- **Excerpt**:
The final part of the book concerns the mystery of Janus Poluektovich Nevstruev, the director of the institute, who is known to be one man in two personas, called A-Janus and U-Janus.

Translations 
The first English translation was published by  DAW Books in 1977.
In August 2005, Seagull Publishing, London, published a translation by Andrew Bromfield titled Monday Starts on Saturday (). The publisher described it as "the Russian equivalent of Harry Potter, written 40 years earlier". The book features illustrations by Evgeny Migunov, one of the best illustrators of the works of the Strugatsky brothers.

Puns and hints
 The Russian language abbreviation for the institute, NIICHAVO, sounds like a colloquial pronunciation for the word "nichevo" ("it doesn't matter" or "nothing"). In the English translation by Andrew Bromfield, the name of the Institute has been translated as NITWITT (National Institute for the Technology of Witchcraft and Thaumaturgy).
 The place of "Solovets" hints at Solovetsky Islands, with their historical and mythological associations.
 "A-Janus and U-Janus" is a hint to Janus Bifrons. In Russian, the word "litso" means both "person" and "face" (hint to Janus).
 Vybegallo with his pseudo-commoner appearance and radical pseudoscientific ideas is a hint to Trofim Lysenko.

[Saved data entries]
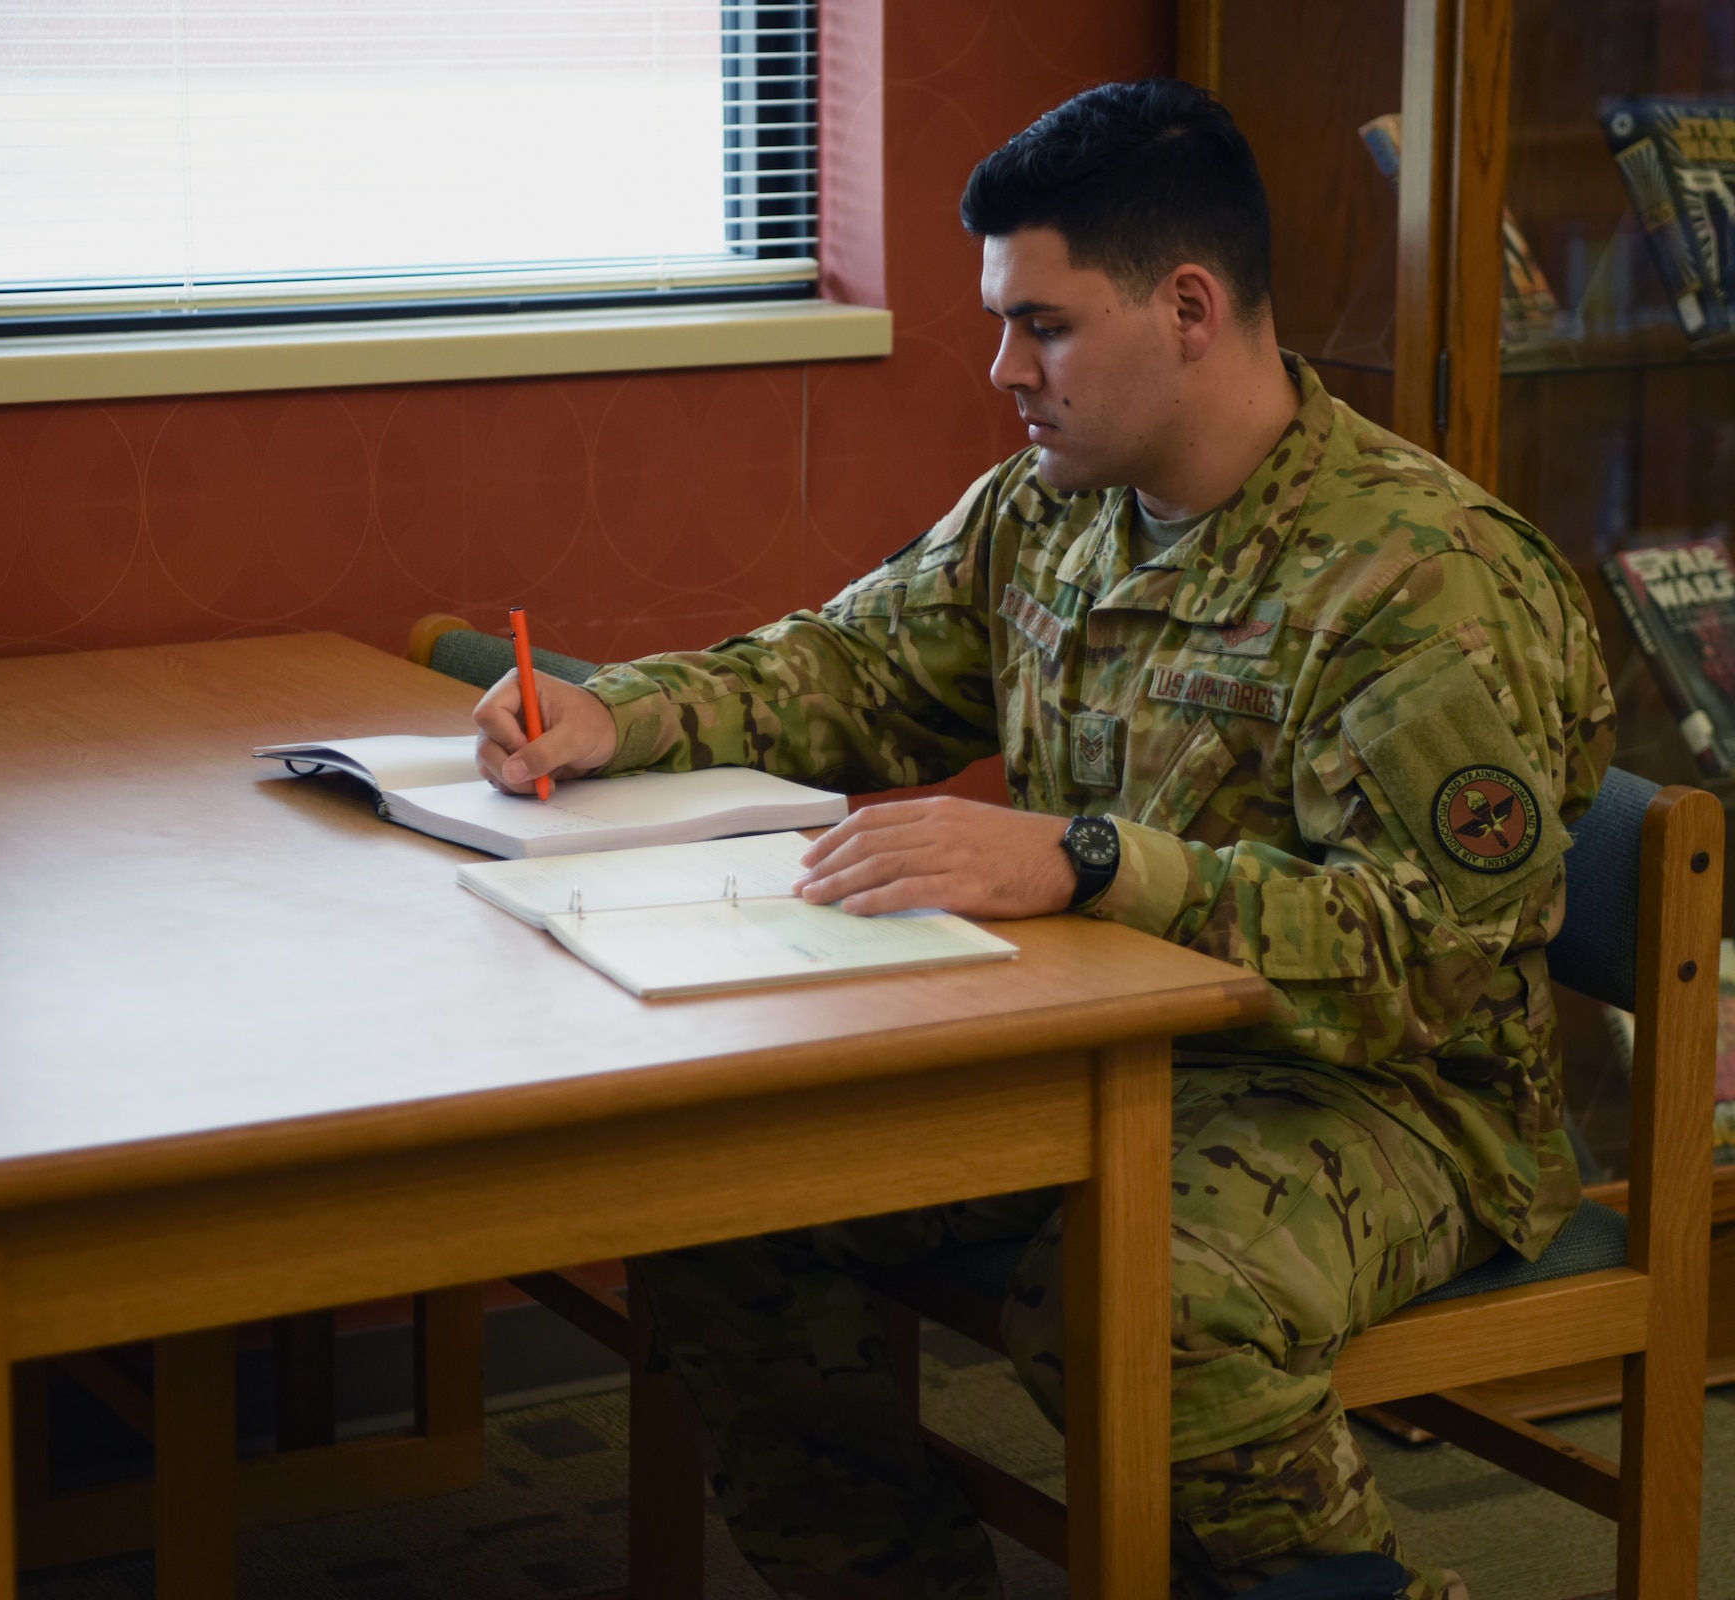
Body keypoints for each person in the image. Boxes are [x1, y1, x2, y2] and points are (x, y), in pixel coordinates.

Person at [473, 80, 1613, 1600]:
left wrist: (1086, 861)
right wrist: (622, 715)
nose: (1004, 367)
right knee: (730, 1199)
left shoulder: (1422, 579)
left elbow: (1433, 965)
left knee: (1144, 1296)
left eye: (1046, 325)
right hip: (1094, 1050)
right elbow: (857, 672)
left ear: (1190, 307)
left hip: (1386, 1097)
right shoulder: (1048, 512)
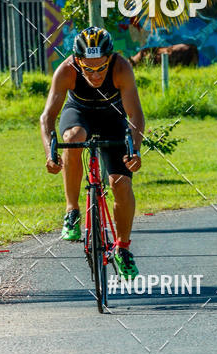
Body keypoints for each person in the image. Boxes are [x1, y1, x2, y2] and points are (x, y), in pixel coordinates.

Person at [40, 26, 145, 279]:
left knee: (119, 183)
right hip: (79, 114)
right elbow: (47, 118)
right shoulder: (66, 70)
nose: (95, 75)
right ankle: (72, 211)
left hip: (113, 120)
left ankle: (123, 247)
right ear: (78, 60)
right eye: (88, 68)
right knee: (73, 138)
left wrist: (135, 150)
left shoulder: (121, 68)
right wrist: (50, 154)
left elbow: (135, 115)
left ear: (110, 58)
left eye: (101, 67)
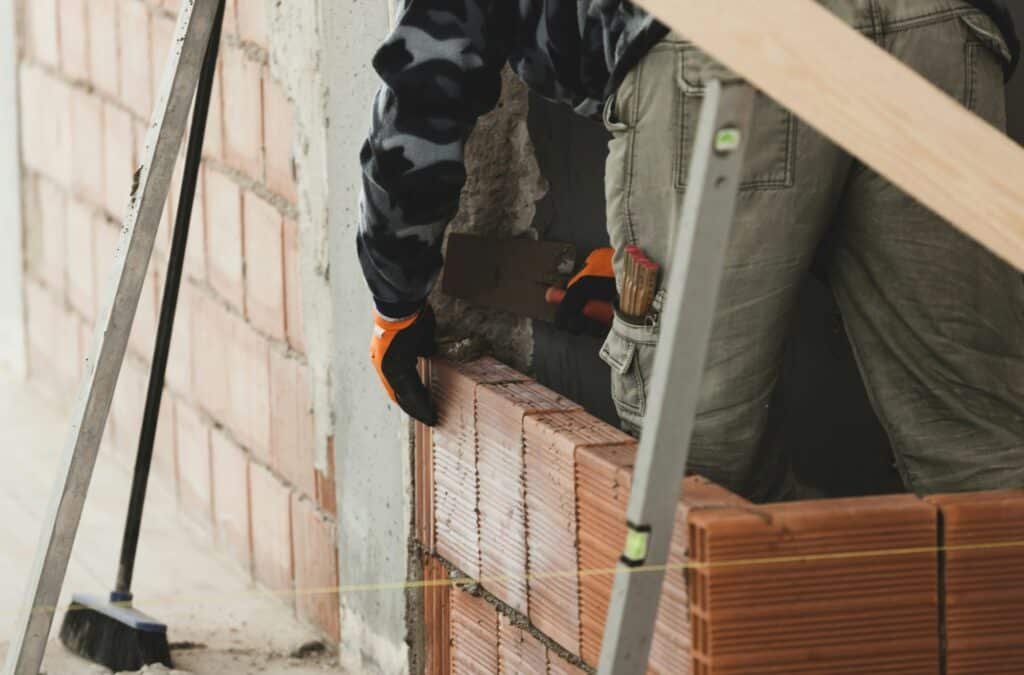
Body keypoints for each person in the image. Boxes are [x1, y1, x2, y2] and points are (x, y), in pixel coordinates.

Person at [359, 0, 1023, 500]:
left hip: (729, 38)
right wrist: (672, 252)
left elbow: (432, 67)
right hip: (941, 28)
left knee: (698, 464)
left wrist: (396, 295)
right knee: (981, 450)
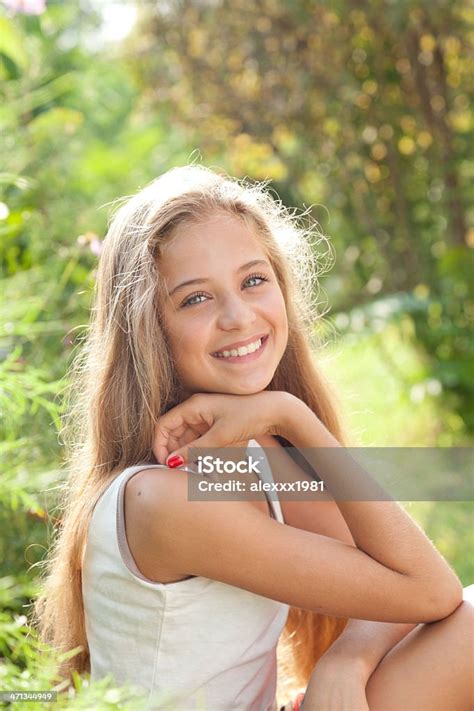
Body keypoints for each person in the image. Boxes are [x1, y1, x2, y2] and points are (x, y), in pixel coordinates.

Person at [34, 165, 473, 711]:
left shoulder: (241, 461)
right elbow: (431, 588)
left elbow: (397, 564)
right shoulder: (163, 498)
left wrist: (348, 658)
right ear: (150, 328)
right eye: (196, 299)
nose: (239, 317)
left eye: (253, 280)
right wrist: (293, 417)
* * *
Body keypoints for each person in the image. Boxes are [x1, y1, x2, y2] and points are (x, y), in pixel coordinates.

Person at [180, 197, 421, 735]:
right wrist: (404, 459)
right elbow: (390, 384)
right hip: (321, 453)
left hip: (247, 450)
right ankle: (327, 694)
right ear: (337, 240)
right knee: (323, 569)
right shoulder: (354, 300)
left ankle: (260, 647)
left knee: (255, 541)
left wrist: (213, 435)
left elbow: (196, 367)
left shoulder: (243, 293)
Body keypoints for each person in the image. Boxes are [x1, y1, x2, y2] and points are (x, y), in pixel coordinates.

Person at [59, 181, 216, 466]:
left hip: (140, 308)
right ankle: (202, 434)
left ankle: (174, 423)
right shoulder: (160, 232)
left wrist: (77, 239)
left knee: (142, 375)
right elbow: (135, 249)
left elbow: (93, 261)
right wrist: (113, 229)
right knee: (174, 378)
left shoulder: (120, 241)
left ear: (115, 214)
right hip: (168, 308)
==
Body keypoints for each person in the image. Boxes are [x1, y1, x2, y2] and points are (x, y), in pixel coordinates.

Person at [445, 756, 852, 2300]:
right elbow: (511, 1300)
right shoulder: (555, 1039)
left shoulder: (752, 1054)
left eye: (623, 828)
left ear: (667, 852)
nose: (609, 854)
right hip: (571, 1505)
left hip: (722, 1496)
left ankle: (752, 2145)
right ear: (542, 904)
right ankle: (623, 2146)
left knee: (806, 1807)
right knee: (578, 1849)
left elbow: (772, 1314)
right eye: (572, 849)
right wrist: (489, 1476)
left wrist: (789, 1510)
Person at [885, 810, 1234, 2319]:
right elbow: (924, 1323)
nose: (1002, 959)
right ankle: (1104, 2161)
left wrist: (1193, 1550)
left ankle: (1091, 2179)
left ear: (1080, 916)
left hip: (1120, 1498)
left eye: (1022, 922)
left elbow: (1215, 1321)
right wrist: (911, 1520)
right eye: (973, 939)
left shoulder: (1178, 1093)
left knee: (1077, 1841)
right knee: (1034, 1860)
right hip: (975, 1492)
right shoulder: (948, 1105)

- **Task directions**: Reproduce word for word the stretch of the Monday Starts on Saturday excerpt that opens with the words containing "The final part" and closes with "Books in 1977.".

- **Solution to this exercise**:
The final part of the book concerns the mystery of Janus Poluektovich Nevstruev, the director of the institute, who is known to be one man in two personas, called A-Janus and U-Janus.

Translations 
The first English translation was published by  DAW Books in 1977.